I won’t detail the weeks that followed—the intrusive tests, the cruel waiting periods, the stomach-pum
meling anxiety. Of course Jasper didn’t notice anything, but Anouk sensed something was wrong. She kept hounding me to tell her what it was, but I was tight-lipped about it. I wanted to be 100 percent sure before I told anyone. I didn’t want to get their hopes up.
It was a month later when I went back to Dr. Sweeny’s office to hear the results. In the waiting period I had been plagued with hope, and nothing I could do could put those pesky optimistic feelings to rest.
“Come in, Mr. Dean. How are you feeling?”
“Let’s not waste time. It’s cancer, isn’t it?”
“It sure is.”
In the old days the medical profession didn’t tell you that you were dying. It was considered a breach of ethics. Now the reverse is true. Now they can’t wait to tell you.
“Lung cancer?”
“I’m afraid so. How did you know?”
Christ! It was true! I was being murdered by my own body! I burst out laughing.
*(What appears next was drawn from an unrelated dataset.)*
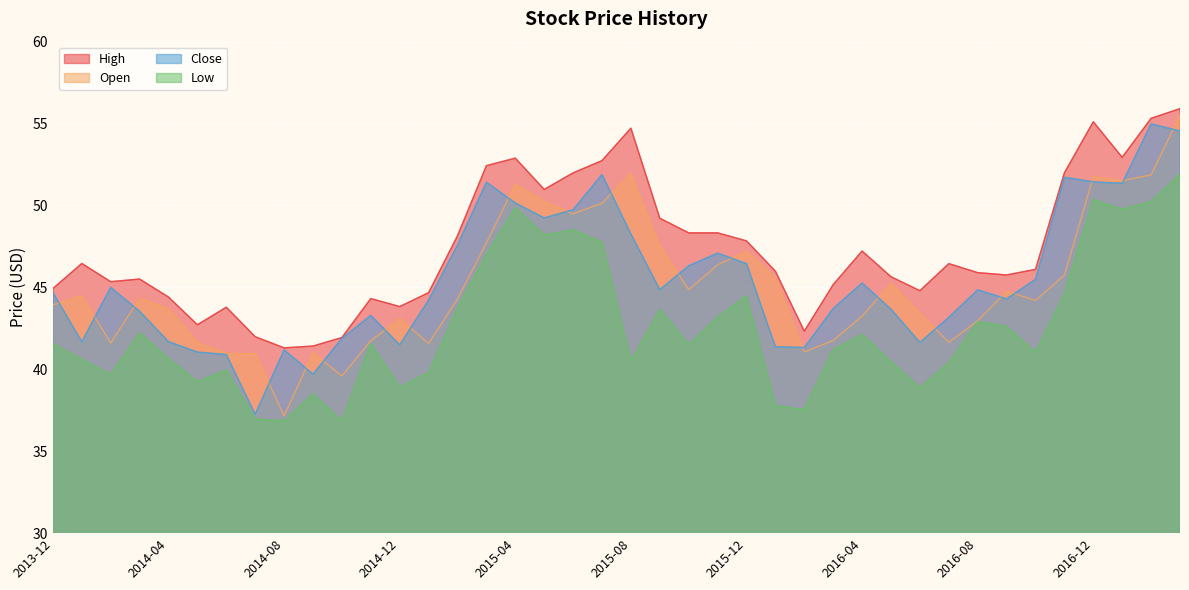

Rank the categories by High value from highest to lowest.

2017-03, 2017-02, 2016-12, 2015-08, 2017-01, 2015-04, 2015-07, 2015-03, 2015-06, 2016-11, 2015-05, 2015-09, 2015-10, 2015-11, 2015-02, 2015-12, 2016-04, 2014-01, 2016-07, 2016-10, 2016-01, 2016-08, 2016-09, 2016-05, 2014-03, 2014-02, 2016-03, 2013-12, 2016-06, 2015-01, 2014-04, 2014-11, 2014-12, 2014-06, 2014-05, 2016-02, 2014-07, 2014-10, 2014-09, 2014-08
Then I stopped laughing—I remembered why I had started.
I left the doctor’s office in a daze. So! It turned out my lifelong pessimistic stance was entirely justified. Imagine if I had been optimistic all this time! Wouldn’t I be feeling ripped off right about now? Yes, I was in for a slow, violent death. And I don’t sleep peacefully, so dying peacefully in my sleep was out of the question. The best I could hope for was that maybe I’d die fitfully in my sleep. Oh my God—suddenly all the other possible deaths had slipped into the unlikely. How often does a man dying of cancer suddenly choke to death on a chicken bone? Or get decapitated by jumping up and down on his bed, forgetful of the ceiling fan? Or die from asbestos poisoning or obesity? No, there just wasn’t enough time to get really, fatally fat. If anything, my illness was probably going to make me thinner.
Over the following weeks I was an emotional wreck. The slightest thing sent me into tears. I cried at television ads, at the autumn leaves turning brown. One night Jasper came in and caught me sobbing over the death of some idiotic pop star I’d never even heard of. He’d been shot in the head and died instantly, lucky bastard!